Each line below must be transcribed exactly, and no picture may appear in the transcription.

### TASK INPUT

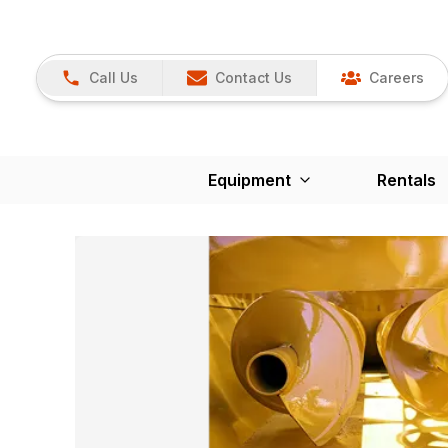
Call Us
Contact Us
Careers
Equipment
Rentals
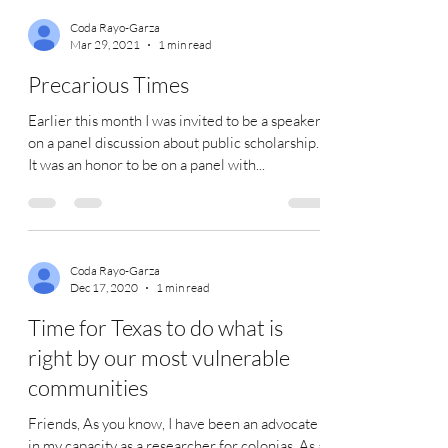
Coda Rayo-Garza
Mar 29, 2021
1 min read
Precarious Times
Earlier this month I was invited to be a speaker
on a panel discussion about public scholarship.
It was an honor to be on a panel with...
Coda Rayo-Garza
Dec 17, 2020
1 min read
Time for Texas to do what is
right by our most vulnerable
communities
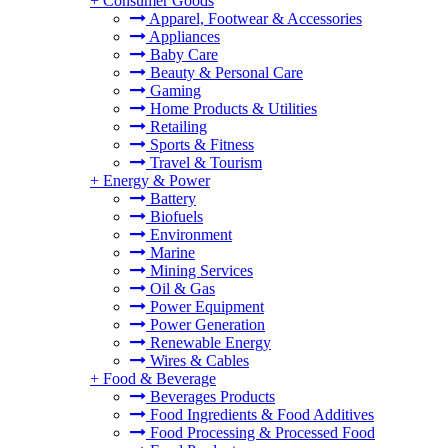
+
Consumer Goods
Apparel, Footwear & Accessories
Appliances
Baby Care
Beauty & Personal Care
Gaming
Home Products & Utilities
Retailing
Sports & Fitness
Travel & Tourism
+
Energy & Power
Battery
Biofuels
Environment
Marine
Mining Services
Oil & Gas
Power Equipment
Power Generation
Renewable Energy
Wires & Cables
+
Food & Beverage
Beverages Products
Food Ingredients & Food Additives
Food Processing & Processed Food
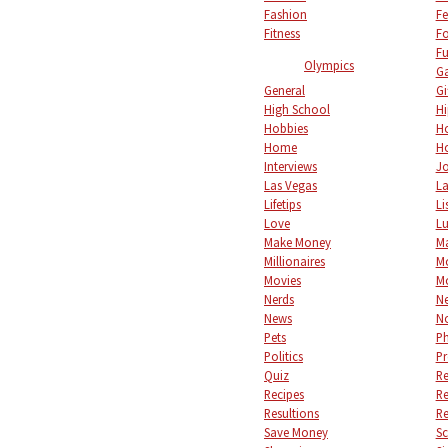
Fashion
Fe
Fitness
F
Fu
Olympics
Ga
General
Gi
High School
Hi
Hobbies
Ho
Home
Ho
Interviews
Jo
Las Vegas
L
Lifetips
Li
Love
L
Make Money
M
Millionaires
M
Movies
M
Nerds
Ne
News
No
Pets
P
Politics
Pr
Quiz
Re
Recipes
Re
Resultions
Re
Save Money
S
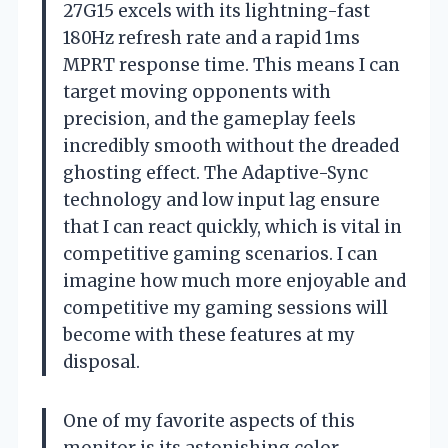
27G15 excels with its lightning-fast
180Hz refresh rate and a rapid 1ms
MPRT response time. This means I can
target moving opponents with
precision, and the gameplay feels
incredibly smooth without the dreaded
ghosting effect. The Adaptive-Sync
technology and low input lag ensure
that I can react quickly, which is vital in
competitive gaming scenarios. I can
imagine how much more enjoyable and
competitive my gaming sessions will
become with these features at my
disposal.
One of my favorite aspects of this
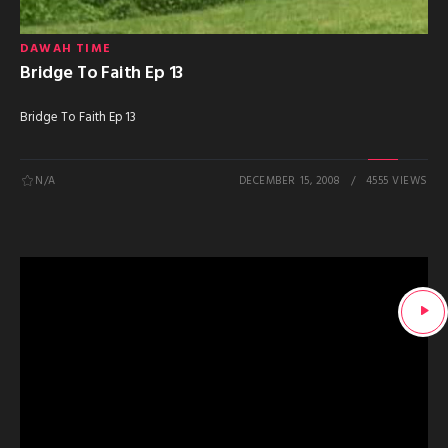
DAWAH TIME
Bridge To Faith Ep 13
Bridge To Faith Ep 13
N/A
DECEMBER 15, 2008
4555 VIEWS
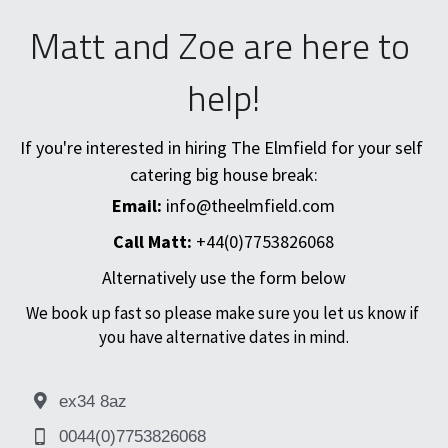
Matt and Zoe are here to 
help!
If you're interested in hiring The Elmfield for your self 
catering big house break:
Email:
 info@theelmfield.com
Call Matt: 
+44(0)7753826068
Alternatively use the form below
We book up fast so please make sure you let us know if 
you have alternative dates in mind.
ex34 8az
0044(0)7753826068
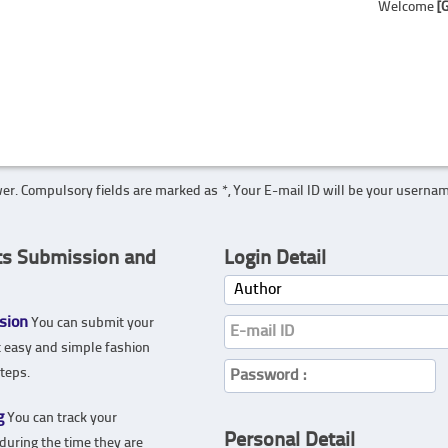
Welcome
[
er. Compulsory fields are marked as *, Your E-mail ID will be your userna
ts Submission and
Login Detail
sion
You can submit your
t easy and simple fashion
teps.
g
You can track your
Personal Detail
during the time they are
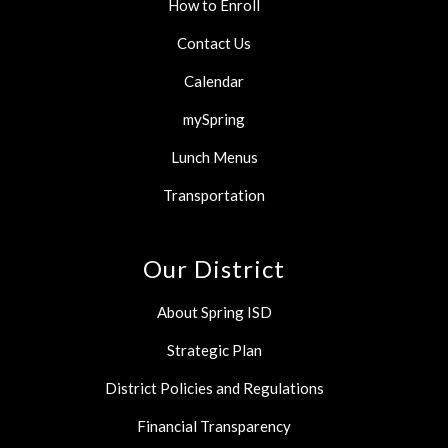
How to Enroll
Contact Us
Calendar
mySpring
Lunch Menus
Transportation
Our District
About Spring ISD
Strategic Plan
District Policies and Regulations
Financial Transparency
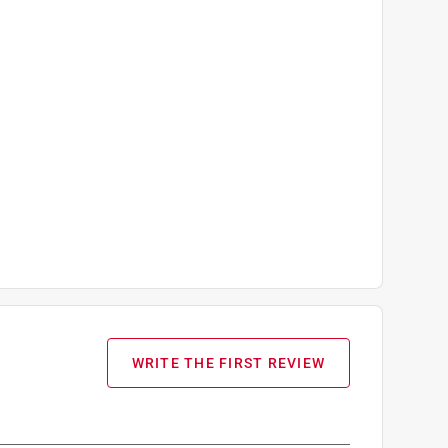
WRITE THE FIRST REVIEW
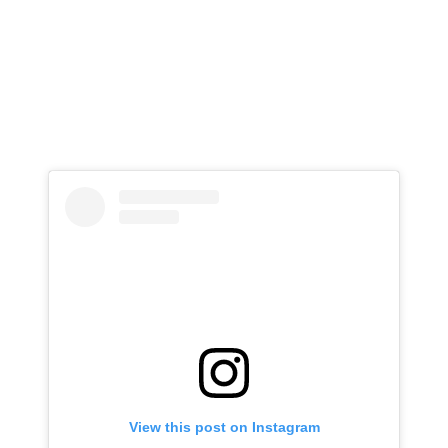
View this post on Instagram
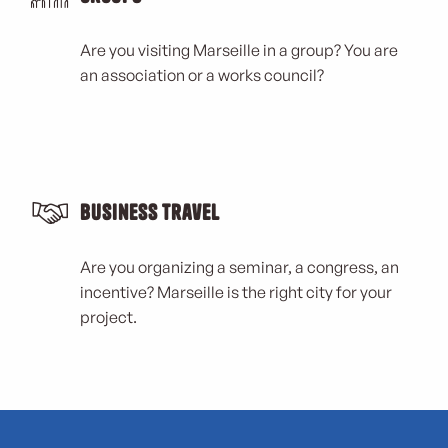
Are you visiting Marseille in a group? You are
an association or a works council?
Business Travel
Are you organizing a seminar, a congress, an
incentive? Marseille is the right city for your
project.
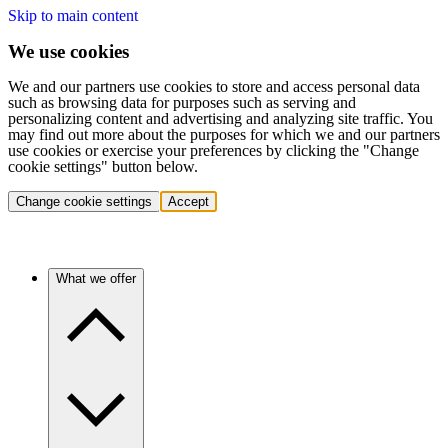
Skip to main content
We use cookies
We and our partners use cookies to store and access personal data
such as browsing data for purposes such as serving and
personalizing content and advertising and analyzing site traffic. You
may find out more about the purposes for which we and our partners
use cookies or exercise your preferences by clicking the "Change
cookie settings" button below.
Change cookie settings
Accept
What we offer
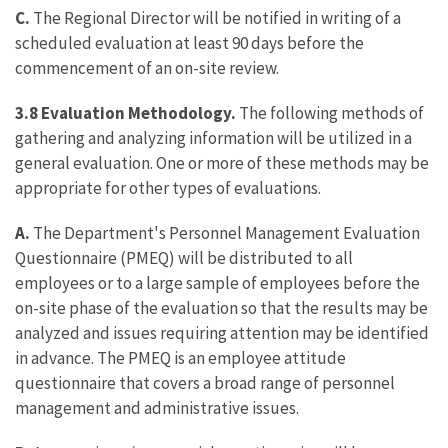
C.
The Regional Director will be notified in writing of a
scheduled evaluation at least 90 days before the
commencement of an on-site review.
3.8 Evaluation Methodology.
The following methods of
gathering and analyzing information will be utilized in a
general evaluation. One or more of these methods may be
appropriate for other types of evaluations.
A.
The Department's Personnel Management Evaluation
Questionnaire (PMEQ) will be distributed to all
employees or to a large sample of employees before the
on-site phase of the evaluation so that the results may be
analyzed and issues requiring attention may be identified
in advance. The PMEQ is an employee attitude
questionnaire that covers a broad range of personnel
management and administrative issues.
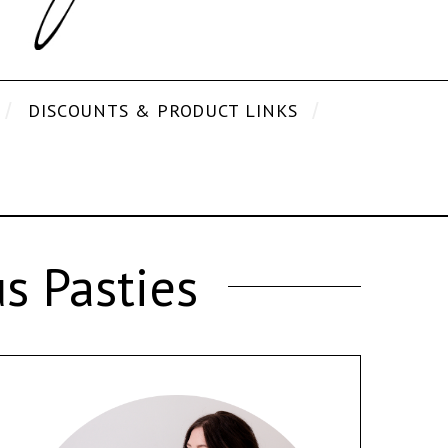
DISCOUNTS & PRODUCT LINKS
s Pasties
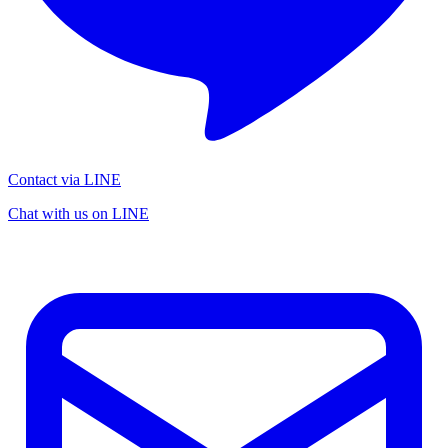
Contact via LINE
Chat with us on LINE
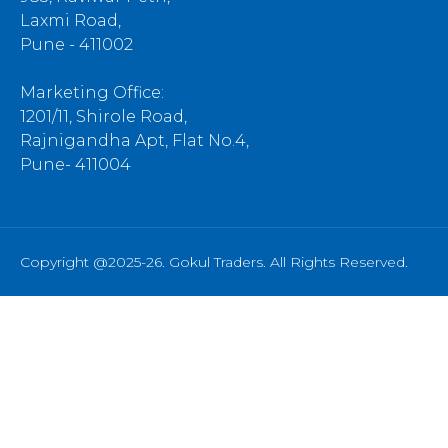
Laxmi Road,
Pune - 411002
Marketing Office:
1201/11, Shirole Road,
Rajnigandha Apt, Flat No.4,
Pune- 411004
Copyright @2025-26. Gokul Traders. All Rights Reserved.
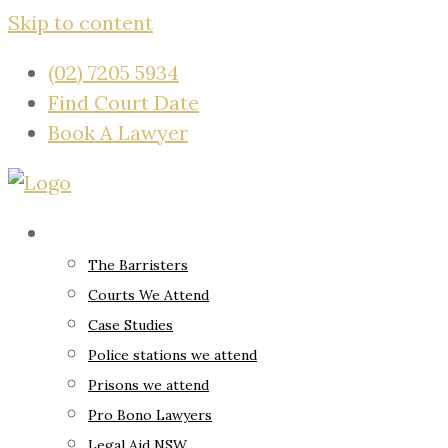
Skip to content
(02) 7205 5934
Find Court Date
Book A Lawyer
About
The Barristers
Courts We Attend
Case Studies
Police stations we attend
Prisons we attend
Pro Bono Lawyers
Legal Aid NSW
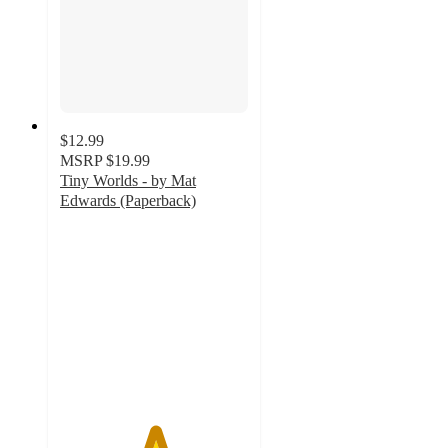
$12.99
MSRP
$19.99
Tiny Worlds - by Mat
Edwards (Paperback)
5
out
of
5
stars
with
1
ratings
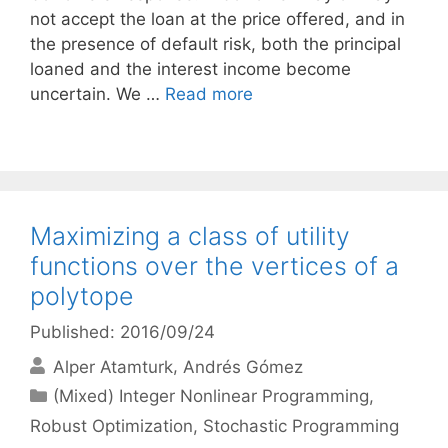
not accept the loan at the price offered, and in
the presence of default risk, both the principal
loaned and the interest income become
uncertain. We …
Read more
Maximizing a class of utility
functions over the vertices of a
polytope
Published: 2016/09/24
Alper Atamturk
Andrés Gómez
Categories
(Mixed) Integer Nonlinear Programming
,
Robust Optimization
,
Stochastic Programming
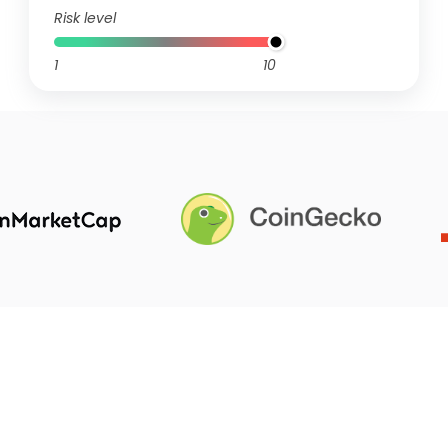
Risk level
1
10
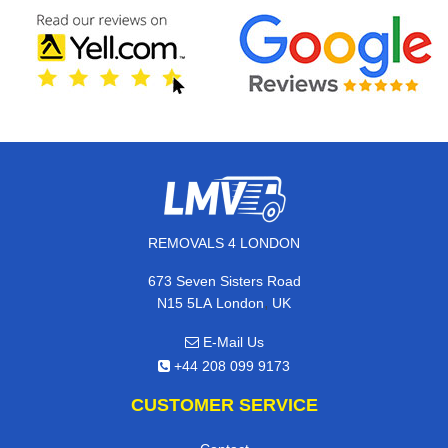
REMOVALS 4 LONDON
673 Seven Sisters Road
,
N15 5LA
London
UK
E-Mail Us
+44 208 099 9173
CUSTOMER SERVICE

######

(EXPECTED ANSWER):
Call Us
Contact Us
Careers
Equipment
Rentals
Coda Rayo-Garza
Mar 29, 2021
1 min read
Precarious Times
Earlier this month I was invited to be a speaker
on a panel discussion about public scholarship.
It was an honor to be on a panel with...
Coda Rayo-Garza
Dec 17, 2020
1 min read
Time for Texas to do what is
right by our most vulnerable
communities
+
Consumer Goods
Apparel, Footwear & Accessories
Appliances
Baby Care
Beauty & Personal Care
Gaming
Home Products & Utilities
Retailing
Sports & Fitness
Travel & Tourism
+
Energy & Power
Battery
Biofuels
Environment
Marine
Mining Services
Oil & Gas
Power Equipment
Power Generation
Renewable Energy
Wires & Cables
+
Food & Beverage
Beverages Products
Food Ingredients & Food Additives
Food Processing & Processed Food
Fashion
Fe
Fitness
F
Fu
Olympics
Ga
General
Gi
High School
Hi
Hobbies
Ho
Home
Ho
Interviews
Jo
Las Vegas
L
Lifetips
Li
Love
L
Make Money
M
Millionaires
M
Movies
M
Nerds
Ne
News
No
Pets
P
Politics
Pr
Quiz
Re
Recipes
Re
Resultions
Re
Save Money
S
27G15 excels with its lightning-fast
180Hz refresh rate and a rapid 1ms
MPRT response time. This means I can
target moving opponents with
precision, and the gameplay feels
incredibly smooth without the dreaded
ghosting effect. The Adaptive-Sync
technology and low input lag ensure
that I can react quickly, which is vital in
competitive gaming scenarios. I can
imagine how much more enjoyable and
competitive my gaming sessions will
become with these features at my
disposal.
One of my favorite aspects of this
DAWAH TIME
Bridge To Faith Ep 13
Bridge To Faith Ep 13
N/A
DECEMBER 15, 2008
4555 VIEWS
Matt and Zoe are here to 
help!
If you're interested in hiring The Elmfield for your self 
catering big house break:
Email:
 info@theelmfield.com
Call Matt: 
+44(0)7753826068
Alternatively use the form below
We book up fast so please make sure you let us know if 
you have alternative dates in mind.
ex34 8az
0044(0)7753826068
Welcome
[
er. Compulsory fields are marked as *, Your E-mail ID will be your userna
ts Submission and
Login Detail
sion
You can submit your
t easy and simple fashion
teps.
g
You can track your
Personal Detail
during the time they are
How to Enroll
Contact Us
Calendar
mySpring
Lunch Menus
Transportation
Our District
About Spring ISD
Strategic Plan
District Policies and Regulations
Financial Transparency
WRITE THE FIRST REVIEW
View this post on Instagram
Are you visiting Marseille in a group? You are
an association or a works council?
Business Travel
Are you organizing a seminar, a congress, an
incentive? Marseille is the right city for your
project.
Skip to main content
We use cookies
We and our partners use cookies to store and access personal data
such as browsing data for purposes such as serving and
personalizing content and advertising and analyzing site traffic. You
may find out more about the purposes for which we and our partners
use cookies or exercise your preferences by clicking the "Change
cookie settings" button below.
Change cookie settings
Accept
What we offer
C.
The Regional Director will be notified in writing of a
scheduled evaluation at least 90 days before the
commencement of an on-site review.
3.8 Evaluation Methodology.
The following methods of
gathering and analyzing information will be utilized in a
general evaluation. One or more of these methods may be
appropriate for other types of evaluations.
A.
The Department's Personnel Management Evaluation
Questionnaire (PMEQ) will be distributed to all
employees or to a large sample of employees before the
on-site phase of the evaluation so that the results may be
analyzed and issues requiring attention may be identified
in advance. The PMEQ is an employee attitude
questionnaire that covers a broad range of personnel
management and administrative issues.
DISCOUNTS & PRODUCT LINKS
s Pasties
Contact via LINE
Chat with us on LINE
Laxmi Road,
Pune - 411002
Marketing Office:
1201/11, Shirole Road,
Rajnigandha Apt, Flat No.4,
Pune- 411004
Copyright @2025-26. Gokul Traders. All Rights Reserved.
Skip to content
(02) 7205 5934
Find Court Date
Book A Lawyer
About
The Barristers
Courts We Attend
Case Studies
Police stations we attend
Prisons we attend
Pro Bono Lawyers
Legal Aid NSW
$12.99
MSRP
$19.99
Tiny Worlds - by Mat
Edwards (Paperback)
5
out
of
5
stars
with
1
ratings
not accept the loan at the price offered, and in
the presence of default risk, both the principal
loaned and the interest income become
uncertain. We …
Read more
Maximizing a class of utility
functions over the vertices of a
polytope
Published: 2016/09/24
Alper Atamturk
Andrés Gómez
Categories
(Mixed) Integer Nonlinear Programming
,
Robust Optimization
,
Stochastic Programming
Risk level
1
10
REMOVALS 4 LONDON
673 Seven Sisters Road
,
N15 5LA
London
UK
E-Mail Us
+44 208 099 9173
CUSTOMER SERVICE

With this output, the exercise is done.